DATA RECORDS:
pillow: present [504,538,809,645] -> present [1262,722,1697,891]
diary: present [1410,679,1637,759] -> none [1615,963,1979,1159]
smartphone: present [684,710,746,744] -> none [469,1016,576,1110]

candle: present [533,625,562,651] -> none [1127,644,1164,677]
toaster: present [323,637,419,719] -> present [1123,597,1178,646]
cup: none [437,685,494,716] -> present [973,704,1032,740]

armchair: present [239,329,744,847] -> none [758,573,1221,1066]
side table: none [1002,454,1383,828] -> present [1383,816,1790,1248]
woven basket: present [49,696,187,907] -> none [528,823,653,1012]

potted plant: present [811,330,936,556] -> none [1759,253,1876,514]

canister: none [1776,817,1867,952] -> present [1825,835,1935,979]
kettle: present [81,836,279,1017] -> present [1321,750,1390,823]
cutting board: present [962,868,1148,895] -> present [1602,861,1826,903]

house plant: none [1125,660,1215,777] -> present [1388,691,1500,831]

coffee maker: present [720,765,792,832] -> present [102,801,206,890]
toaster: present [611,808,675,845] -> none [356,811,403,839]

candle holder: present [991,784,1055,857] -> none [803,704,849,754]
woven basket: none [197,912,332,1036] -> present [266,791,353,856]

WORK ITEM:
Without altering a single word, write out the whole listing.

YOUR RESPONSE:
pillow: present [504,538,809,645] -> present [1262,722,1697,891]
diary: present [1410,679,1637,759] -> none [1615,963,1979,1159]
smartphone: present [684,710,746,744] -> none [469,1016,576,1110]

candle: present [533,625,562,651] -> none [1127,644,1164,677]
toaster: present [323,637,419,719] -> present [1123,597,1178,646]
cup: none [437,685,494,716] -> present [973,704,1032,740]

armchair: present [239,329,744,847] -> none [758,573,1221,1066]
side table: none [1002,454,1383,828] -> present [1383,816,1790,1248]
woven basket: present [49,696,187,907] -> none [528,823,653,1012]

potted plant: present [811,330,936,556] -> none [1759,253,1876,514]

canister: none [1776,817,1867,952] -> present [1825,835,1935,979]
kettle: present [81,836,279,1017] -> present [1321,750,1390,823]
cutting board: present [962,868,1148,895] -> present [1602,861,1826,903]

house plant: none [1125,660,1215,777] -> present [1388,691,1500,831]

coffee maker: present [720,765,792,832] -> present [102,801,206,890]
toaster: present [611,808,675,845] -> none [356,811,403,839]

candle holder: present [991,784,1055,857] -> none [803,704,849,754]
woven basket: none [197,912,332,1036] -> present [266,791,353,856]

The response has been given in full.